- Dok. ATTEC
RI Bidik Investasi Industri Pangan di Forum Wuhan, Incar Perluasan Ekspor ke Pasar China
Jakarta, tvOnenews.com - Indonesia kembali mempererat hubungan ekonomi dengan Tiongkok melalui penyelenggaraan Indonesia-China Food & Ecosystem Forum 2026. Agenda ini digelar bersamaan dengan partisipasi Indonesia dalam The 14th China Food Trade Fair 2026 di Wuhan.
Kegiatan ini menjadi momentum penting untuk mendorong peningkatan ekspor sekaligus menarik investasi industri ke dalam negeri sebagai bagian dari penguatan ekosistem pangan nasional.
Forum tersebut mempertemukan pemerintah, pelaku usaha, investor, dan pemilik merek dari kedua negara guna membangun kolaborasi yang lebih konkret dan berkelanjutan.
Targetnya adalah untuk meningkatkan kapasitas produksi dalam negeri, mengurangi ketergantungan impor, serta memperkuat posisi Indonesia sebagai basis produksi yang mampu memenuhi kebutuhan domestik dan ekspor.
Sejalan dengan itu, Indonesia juga meresmikan Indonesia Pavilion dalam pameran The 14th China Food Trade Fair 2026. Paviliun ini menjadi sarana promosi produk pangan nasional sekaligus membuka peluang kerja sama bisnis.
Sebanyak 17 exhibitor turut berpartisipasi, terdiri dari produsen lokal dan merek nasional dengan beragam produk unggulan, mulai dari hasil perikanan hingga produk olahan bernilai tambah.
Kehadiran pelaku usaha tersebut mencerminkan kesiapan industri Indonesia untuk berkembang melalui kolaborasi global, tidak hanya berorientasi ekspor tetapi juga penguatan industri dalam negeri.
Ketua Umum Asian Trade, Tourism, and Economics Council (ATTEC) , Budihardjo Iduansjah, menilai forum ini sebagai instrumen penting dalam membangun ekosistem industri yang terintegrasi antara Indonesia dan Tiongkok.
“Kami tidak hanya mendorong peningkatan ekspor, tetapi juga membuka peluang investasi industri ke Indonesia.

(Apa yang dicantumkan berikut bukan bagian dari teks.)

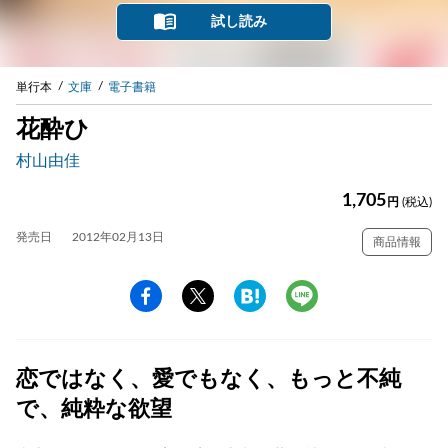
試し読み
単行本
文庫
電子書籍
花酔ひ
村山由佳
1,705
円
(税込)
発売日
2012年02月13日
商品情報
恋ではなく、愛でもなく、もっと不純
で、純粋な欲望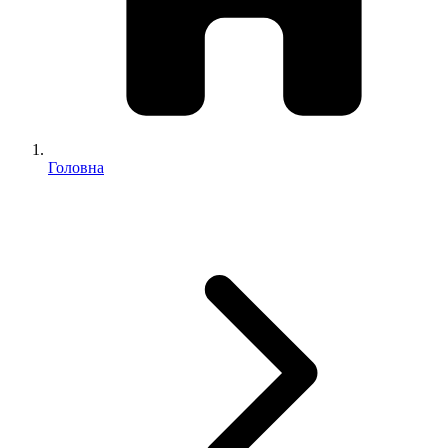
Головна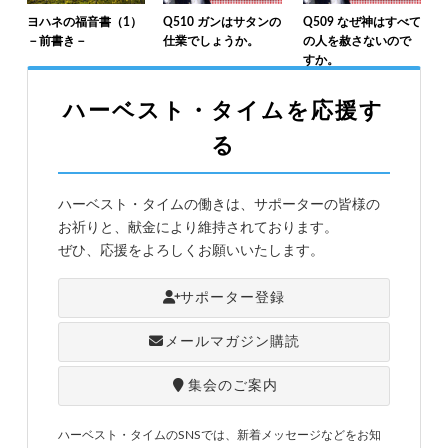
ヨハネの福音書（1）
Q510 ガンはサタンの
Q509 なぜ神はすべて
－前書き－
仕業でしょうか。
の人を赦さないので
すか。
ハーベスト・タイムを応援す
る
ハーベスト・タイムの働きは、サポーターの皆様の
お祈りと、献金により維持されております。
ぜひ、応援をよろしくお願いいたします。
サポーター登録
メールマガジン購読
集会のご案内
ハーベスト・タイムのSNSでは、新着メッセージなどをお知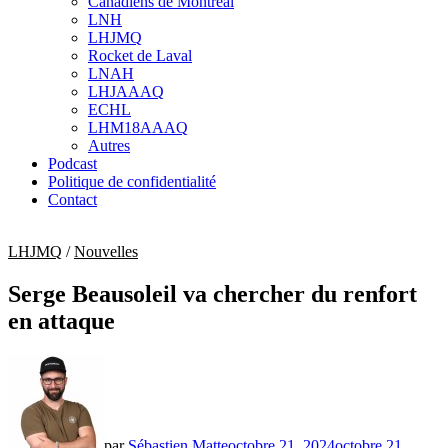
Canadiens de Montréal
sub
LNH
menu
LHJMQ
Rocket de Laval
LNAH
LHJAAAQ
ECHL
LHM18AAAQ
Autres
Podcast
Politique de confidentialité
Contact
LHJMQ
/
Nouvelles
Serge Beausoleil va chercher du renfort
en attaque
par
Sébastien Matte
octobre 21, 2024
octobre 21,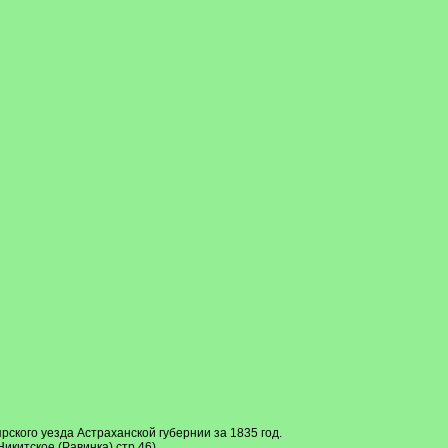
рского уезда Астраханской губернии за 1835 год.
икитское (Равинка) стр.46)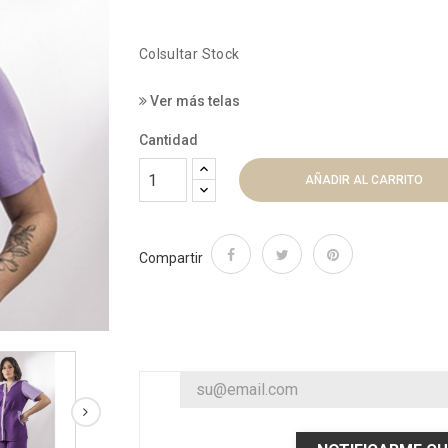
Colsultar Stock
Ver más telas
Cantidad
AÑADIR AL CARRITO
Compartir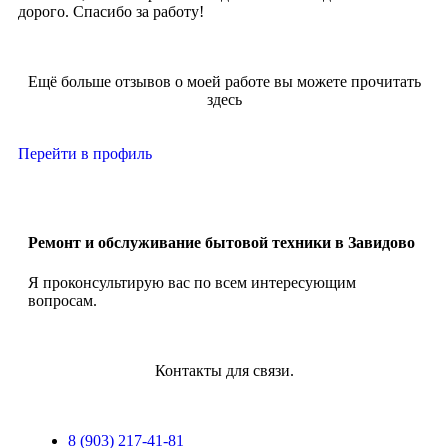
дорого. Спасибо за работу!
Ещё больше отзывов о моей работе вы можете прочитать
здесь
Перейти в профиль
Ремонт и обслуживание бытовой техники в Завидово
Я проконсультирую вас по всем интересующим
вопросам.
Контакты для связи.
8 (903) 217-41-81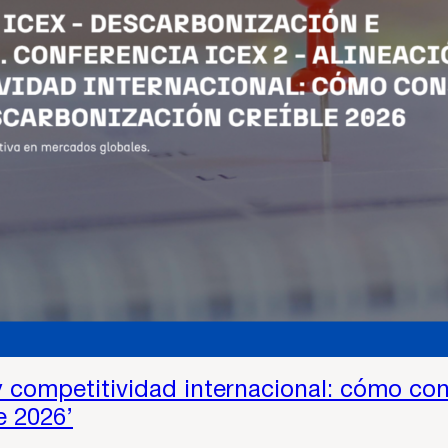
y competitividad internacional: cómo con
e 2026’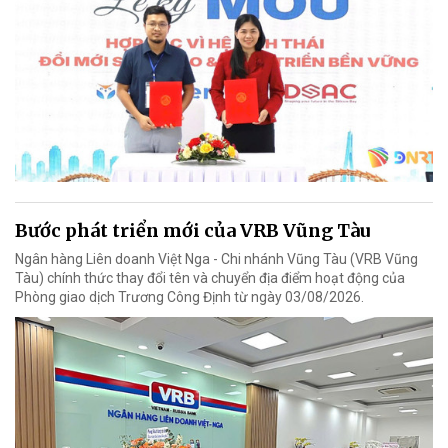
Bước phát triển mới của VRB Vũng Tàu
Ngân hàng Liên doanh Việt Nga - Chi nhánh Vũng Tàu (VRB Vũng
Tàu) chính thức thay đổi tên và chuyển địa điểm hoạt động của
Phòng giao dịch Trương Công Định từ ngày 03/08/2026.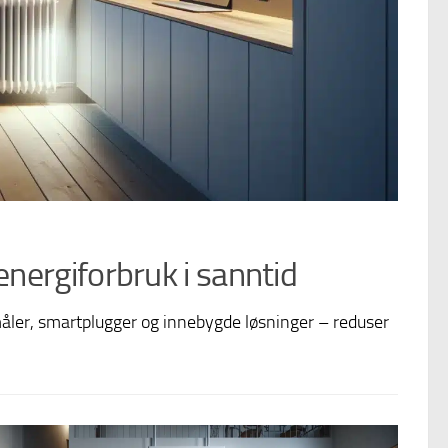
nergiforbruk i sanntid
er, smartplugger og innebygde løsninger – reduser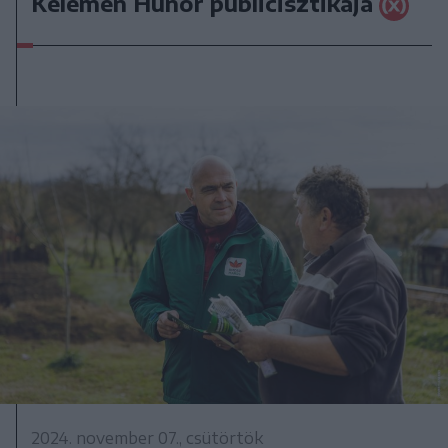
Kelemen Hunor publicisztikája
2024. november 07., csütörtök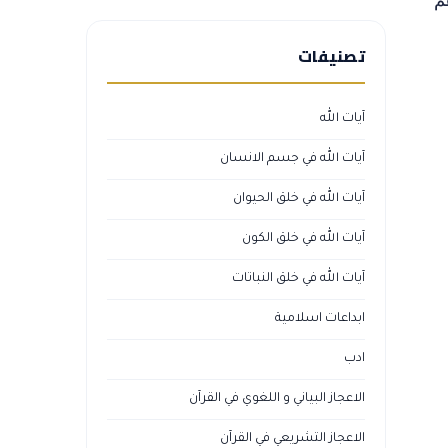
تصنيفات
آيات الله
آيات الله في جسم الانسان
آيات الله في خلق الحيوان
آيات الله في خلق الكون
آيات الله في خلق النباتات
ابداعات اسلامية
ادب
الاعجاز البياني و اللغوي في القرآن
الاعجاز التشريعي في القرآن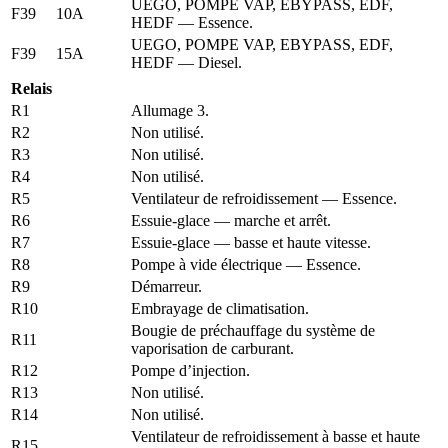
UEGO, POMPE VAP, EBYPASS, EDF,
F39
10A
HEDF — Essence.
UEGO, POMPE VAP, EBYPASS, EDF,
F39
15A
HEDF — Diesel.
Relais
R1
Allumage 3.
R2
Non utilisé.
R3
Non utilisé.
R4
Non utilisé.
R5
Ventilateur de refroidissement — Essence.
R6
Essuie-glace — marche et arrêt.
R7
Essuie-glace — basse et haute vitesse.
R8
Pompe à vide électrique — Essence.
R9
Démarreur.
R10
Embrayage de climatisation.
Bougie de préchauffage du système de
R11
vaporisation de carburant.
R12
Pompe d’injection.
R13
Non utilisé.
R14
Non utilisé.
Ventilateur de refroidissement à basse et haute
R15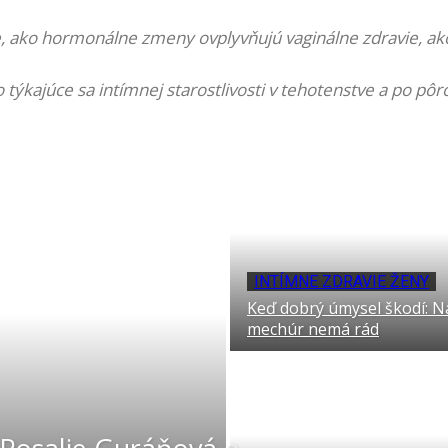
e, ako hormonálne zmeny ovplyvňujú vaginálne zdravie, a
týkajúce sa intímnej starostlivosti v tehotenstve a po pô
INTÍMNE ZDRAVIE ŽENY
Keď dobrý úmysel škodí: N
mechúr nemá rád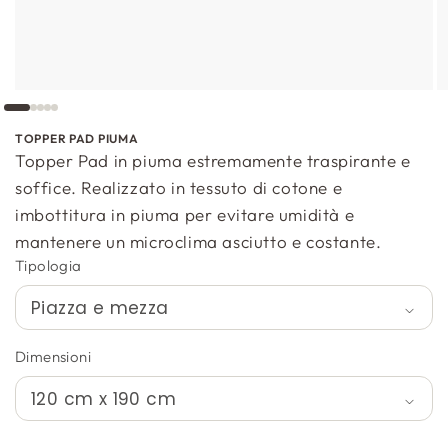
TOPPER PAD PIUMA
Topper Pad in piuma estremamente traspirante e
soffice. Realizzato in tessuto di cotone e
imbottitura in piuma per evitare umidità e
mantenere un microclima asciutto e costante.
Tipologia
Dimensioni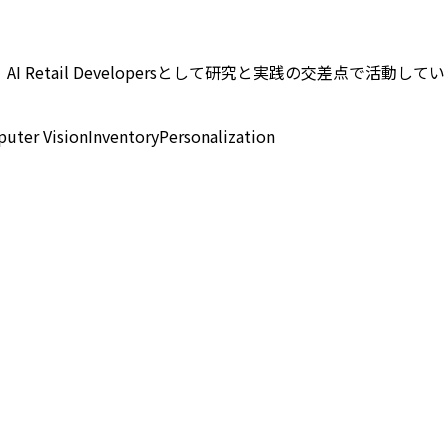
etail Developersとして研究と実践の交差点で活動してい
uter Vision
Inventory
Personalization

Dengan menghadirkan investor dan pelaku industri, kita ingin mendorong pembangunan fasilitas produksi di dalam negeri, sehingga Indonesia tidak hanya menjadi pasar, tetapi juga menjadi basis produksi yang mampu memenuhi kebutuhan domestik dan ekspor,” ujarnya dalam keterangan tertulis, Selasa (31/3/2026).
Momentum kerja sama diperkuat melalui penandatanganan nota kesepahaman dengan Liang Zhi Long Group untuk penyelenggaraan bersama Asian Food & Ecosystem Expo (AFEX).
Kolaborasi ini diarahkan untuk membangun platform industri pangan internasional yang terintegrasi, sekaligus memperkuat kerja sama sektor akuakultur dan seafood melalui sinergi kapasitas industri Tiongkok dan potensi sumber daya Indonesia.